◆ Listed entries:
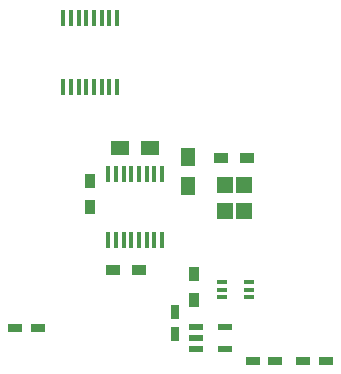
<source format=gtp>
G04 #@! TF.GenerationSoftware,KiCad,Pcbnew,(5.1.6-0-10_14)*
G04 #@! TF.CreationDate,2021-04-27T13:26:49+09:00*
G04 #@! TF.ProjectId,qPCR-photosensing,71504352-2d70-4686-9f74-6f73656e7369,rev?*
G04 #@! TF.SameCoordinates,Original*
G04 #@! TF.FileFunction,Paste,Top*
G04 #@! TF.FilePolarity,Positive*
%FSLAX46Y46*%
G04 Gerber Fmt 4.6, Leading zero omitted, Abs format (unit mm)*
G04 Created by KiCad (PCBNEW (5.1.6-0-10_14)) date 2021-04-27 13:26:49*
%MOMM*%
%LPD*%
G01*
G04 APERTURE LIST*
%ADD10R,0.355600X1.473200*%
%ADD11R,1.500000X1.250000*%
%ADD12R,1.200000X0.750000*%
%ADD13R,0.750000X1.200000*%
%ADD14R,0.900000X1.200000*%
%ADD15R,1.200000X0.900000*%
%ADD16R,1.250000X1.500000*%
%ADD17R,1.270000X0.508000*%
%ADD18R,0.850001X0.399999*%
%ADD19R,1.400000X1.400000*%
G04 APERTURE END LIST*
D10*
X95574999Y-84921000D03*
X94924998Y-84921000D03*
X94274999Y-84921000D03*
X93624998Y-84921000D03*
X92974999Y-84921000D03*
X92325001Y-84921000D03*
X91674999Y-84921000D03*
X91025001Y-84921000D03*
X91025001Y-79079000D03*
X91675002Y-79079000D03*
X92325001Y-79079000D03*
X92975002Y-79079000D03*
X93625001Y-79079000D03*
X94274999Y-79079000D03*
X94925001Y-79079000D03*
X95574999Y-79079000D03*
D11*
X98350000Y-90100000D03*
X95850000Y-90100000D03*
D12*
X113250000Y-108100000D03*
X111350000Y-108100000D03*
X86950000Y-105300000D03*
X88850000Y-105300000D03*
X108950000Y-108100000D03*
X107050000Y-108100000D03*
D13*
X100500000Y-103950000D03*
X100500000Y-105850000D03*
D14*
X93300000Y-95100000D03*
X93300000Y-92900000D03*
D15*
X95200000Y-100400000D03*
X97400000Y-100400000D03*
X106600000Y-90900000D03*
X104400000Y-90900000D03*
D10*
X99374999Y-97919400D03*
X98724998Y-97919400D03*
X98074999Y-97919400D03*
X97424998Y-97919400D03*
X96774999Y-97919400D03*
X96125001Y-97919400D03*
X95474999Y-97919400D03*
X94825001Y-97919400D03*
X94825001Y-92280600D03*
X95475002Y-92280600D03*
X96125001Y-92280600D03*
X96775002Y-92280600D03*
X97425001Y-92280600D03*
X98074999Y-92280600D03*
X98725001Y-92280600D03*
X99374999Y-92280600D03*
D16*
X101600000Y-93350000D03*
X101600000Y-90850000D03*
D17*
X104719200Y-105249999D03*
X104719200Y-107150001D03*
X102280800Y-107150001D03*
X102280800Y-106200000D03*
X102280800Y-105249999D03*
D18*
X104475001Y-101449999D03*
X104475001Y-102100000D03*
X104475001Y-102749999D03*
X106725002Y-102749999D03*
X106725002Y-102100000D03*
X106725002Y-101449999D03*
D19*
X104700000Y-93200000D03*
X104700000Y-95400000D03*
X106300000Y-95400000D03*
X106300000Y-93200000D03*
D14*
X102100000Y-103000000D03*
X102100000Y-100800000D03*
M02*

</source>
* * *
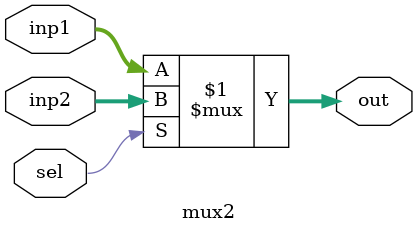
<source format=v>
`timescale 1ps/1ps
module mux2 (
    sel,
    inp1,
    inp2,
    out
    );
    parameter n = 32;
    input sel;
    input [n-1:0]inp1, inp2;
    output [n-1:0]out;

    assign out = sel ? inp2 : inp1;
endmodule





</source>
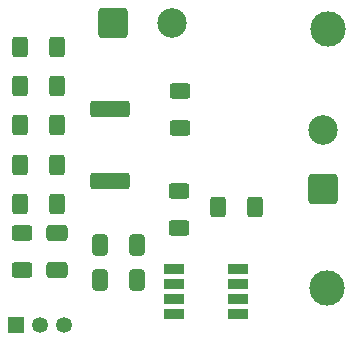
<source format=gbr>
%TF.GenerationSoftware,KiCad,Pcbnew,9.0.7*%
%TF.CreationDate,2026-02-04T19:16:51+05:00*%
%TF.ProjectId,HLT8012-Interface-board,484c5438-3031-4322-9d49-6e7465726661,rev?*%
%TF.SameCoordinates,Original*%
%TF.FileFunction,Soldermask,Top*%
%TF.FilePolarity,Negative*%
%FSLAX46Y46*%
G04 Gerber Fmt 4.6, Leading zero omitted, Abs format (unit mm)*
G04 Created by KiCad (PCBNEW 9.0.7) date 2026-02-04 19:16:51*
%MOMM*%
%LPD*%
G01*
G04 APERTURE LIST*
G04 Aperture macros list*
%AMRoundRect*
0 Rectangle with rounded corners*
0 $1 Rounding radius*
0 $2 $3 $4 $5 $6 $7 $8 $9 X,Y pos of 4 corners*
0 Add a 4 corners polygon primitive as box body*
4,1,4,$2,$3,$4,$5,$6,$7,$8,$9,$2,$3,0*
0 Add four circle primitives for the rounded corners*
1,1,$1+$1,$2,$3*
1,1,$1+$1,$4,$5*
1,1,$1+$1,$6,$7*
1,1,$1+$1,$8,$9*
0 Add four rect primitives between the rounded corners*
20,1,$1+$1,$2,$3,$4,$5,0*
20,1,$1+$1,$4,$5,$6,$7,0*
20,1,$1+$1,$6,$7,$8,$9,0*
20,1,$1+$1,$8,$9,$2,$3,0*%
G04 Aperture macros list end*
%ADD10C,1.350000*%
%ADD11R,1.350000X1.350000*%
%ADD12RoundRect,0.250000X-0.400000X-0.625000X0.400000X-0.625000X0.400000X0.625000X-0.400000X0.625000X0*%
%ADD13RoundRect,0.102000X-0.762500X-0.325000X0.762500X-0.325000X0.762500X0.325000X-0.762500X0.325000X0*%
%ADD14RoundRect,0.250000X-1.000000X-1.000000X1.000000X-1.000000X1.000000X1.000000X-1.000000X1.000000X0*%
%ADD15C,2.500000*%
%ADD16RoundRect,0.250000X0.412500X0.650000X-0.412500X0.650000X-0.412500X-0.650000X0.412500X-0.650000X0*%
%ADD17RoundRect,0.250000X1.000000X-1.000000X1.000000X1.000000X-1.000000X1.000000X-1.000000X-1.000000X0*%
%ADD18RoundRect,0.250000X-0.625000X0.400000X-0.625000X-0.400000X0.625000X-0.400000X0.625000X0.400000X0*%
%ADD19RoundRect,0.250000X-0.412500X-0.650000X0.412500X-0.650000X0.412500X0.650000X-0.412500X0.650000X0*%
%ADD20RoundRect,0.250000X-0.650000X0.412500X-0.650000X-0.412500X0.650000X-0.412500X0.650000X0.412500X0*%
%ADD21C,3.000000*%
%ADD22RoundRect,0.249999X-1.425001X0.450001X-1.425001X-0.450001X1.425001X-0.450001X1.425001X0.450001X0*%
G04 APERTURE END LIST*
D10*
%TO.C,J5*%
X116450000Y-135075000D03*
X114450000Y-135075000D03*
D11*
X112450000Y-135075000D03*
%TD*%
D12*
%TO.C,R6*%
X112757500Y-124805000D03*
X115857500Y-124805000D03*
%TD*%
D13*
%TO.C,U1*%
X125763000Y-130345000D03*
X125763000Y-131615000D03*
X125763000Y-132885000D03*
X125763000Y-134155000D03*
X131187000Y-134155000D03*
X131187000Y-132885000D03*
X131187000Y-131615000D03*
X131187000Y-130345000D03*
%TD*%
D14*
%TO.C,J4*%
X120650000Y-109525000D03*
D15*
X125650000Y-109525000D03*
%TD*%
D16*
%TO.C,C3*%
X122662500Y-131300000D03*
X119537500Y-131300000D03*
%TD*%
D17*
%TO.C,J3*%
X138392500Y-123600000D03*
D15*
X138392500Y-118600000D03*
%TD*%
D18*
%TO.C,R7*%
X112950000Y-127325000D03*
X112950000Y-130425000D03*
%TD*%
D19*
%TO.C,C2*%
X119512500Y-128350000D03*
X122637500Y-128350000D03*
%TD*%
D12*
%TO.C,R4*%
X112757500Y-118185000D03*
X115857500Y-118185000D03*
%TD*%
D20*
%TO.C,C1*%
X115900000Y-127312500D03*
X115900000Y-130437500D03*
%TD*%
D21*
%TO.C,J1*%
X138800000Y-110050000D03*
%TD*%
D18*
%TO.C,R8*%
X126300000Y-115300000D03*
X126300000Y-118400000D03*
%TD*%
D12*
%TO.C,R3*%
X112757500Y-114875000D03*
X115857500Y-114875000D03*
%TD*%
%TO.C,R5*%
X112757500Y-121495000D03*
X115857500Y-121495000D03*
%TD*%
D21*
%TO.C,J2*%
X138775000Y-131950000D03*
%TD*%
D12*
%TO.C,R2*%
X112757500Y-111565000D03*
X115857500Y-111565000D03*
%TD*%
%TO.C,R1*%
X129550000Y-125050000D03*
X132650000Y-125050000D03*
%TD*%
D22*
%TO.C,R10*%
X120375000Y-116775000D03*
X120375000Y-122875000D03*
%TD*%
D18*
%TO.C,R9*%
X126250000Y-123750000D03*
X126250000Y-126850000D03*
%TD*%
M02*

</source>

◆ Work order: In the data above, find each line that has the word "FilePolarity" and copy it out.

◆ Your solution:
G04 #@! TF.FilePolarity,Positive*
%TF.FilePolarity,Negative*%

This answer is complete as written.